■ **TO-DO ITEM**
Restate all of the entries exactly, dropping any pictures they hold.

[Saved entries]
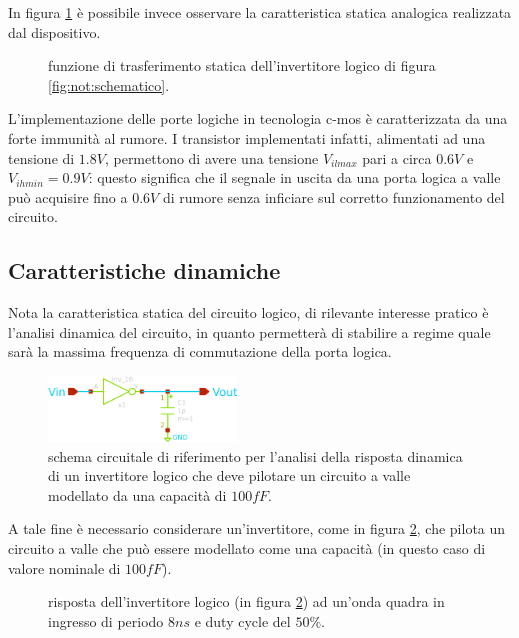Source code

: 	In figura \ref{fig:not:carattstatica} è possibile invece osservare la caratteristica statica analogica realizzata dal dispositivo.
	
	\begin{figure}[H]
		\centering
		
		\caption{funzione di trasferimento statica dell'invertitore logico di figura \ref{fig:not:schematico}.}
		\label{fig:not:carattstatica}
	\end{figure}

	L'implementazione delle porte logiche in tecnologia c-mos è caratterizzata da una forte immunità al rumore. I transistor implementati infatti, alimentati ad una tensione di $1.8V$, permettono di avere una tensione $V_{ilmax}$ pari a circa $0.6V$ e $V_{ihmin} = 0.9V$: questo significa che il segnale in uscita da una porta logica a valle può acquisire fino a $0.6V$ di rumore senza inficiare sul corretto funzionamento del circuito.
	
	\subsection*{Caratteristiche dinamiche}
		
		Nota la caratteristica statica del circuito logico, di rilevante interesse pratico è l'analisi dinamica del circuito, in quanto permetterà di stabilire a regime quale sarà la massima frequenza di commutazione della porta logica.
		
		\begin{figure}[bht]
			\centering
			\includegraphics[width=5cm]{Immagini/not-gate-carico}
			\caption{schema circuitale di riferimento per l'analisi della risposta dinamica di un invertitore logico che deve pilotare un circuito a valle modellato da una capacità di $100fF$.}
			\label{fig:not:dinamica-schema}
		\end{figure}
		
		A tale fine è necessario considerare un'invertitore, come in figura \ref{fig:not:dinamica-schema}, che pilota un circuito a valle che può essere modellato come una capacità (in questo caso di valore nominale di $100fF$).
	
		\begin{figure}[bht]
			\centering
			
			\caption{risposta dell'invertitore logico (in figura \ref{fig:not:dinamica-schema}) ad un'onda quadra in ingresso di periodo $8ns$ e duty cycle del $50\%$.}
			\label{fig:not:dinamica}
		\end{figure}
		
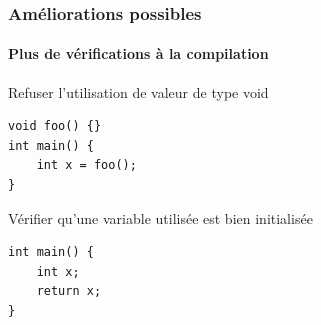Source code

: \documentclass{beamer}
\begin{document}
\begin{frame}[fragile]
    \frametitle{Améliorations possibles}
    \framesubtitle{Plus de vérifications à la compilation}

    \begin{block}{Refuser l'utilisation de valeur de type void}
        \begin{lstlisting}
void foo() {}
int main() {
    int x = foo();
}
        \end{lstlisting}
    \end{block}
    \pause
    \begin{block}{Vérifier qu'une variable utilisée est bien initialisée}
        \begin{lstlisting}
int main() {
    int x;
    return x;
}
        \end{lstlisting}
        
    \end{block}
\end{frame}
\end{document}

■ **OUTPUT BELOW**
Source code

: 	In figura \ref{fig:not:carattstatica} è possibile invece osservare la caratteristica statica analogica realizzata dal dispositivo.
	
	\begin{figure}[H]
		\centering
		
		\caption{funzione di trasferimento statica dell'invertitore logico di figura \ref{fig:not:schematico}.}
		\label{fig:not:carattstatica}
	\end{figure}

	L'implementazione delle porte logiche in tecnologia c-mos è caratterizzata da una forte immunità al rumore. I transistor implementati infatti, alimentati ad una tensione di $1.8V$, permettono di avere una tensione $V_{ilmax}$ pari a circa $0.6V$ e $V_{ihmin} = 0.9V$: questo significa che il segnale in uscita da una porta logica a valle può acquisire fino a $0.6V$ di rumore senza inficiare sul corretto funzionamento del circuito.
	
	\subsection*{Caratteristiche dinamiche}
		
		Nota la caratteristica statica del circuito logico, di rilevante interesse pratico è l'analisi dinamica del circuito, in quanto permetterà di stabilire a regime quale sarà la massima frequenza di commutazione della porta logica.
		
		\begin{figure}[bht]
			\centering
			\includegraphics[width=5cm]{Immagini/not-gate-carico}
			\caption{schema circuitale di riferimento per l'analisi della risposta dinamica di un invertitore logico che deve pilotare un circuito a valle modellato da una capacità di $100fF$.}
			\label{fig:not:dinamica-schema}
		\end{figure}
		
		A tale fine è necessario considerare un'invertitore, come in figura \ref{fig:not:dinamica-schema}, che pilota un circuito a valle che può essere modellato come una capacità (in questo caso di valore nominale di $100fF$).
	
		\begin{figure}[bht]
			\centering
			
			\caption{risposta dell'invertitore logico (in figura \ref{fig:not:dinamica-schema}) ad un'onda quadra in ingresso di periodo $8ns$ e duty cycle del $50\%$.}
			\label{fig:not:dinamica}
		\end{figure}
		
Source code

: \documentclass{beamer}
\begin{document}
\begin{frame}[fragile]
    \frametitle{Améliorations possibles}
    \framesubtitle{Plus de vérifications à la compilation}

    \begin{block}{Refuser l'utilisation de valeur de type void}
        \begin{lstlisting}
void foo() {}
int main() {
    int x = foo();
}
        \end{lstlisting}
    \end{block}
    \pause
    \begin{block}{Vérifier qu'une variable utilisée est bien initialisée}
        \begin{lstlisting}
int main() {
    int x;
    return x;
}
        \end{lstlisting}
        
    \end{block}
\end{frame}
\end{document}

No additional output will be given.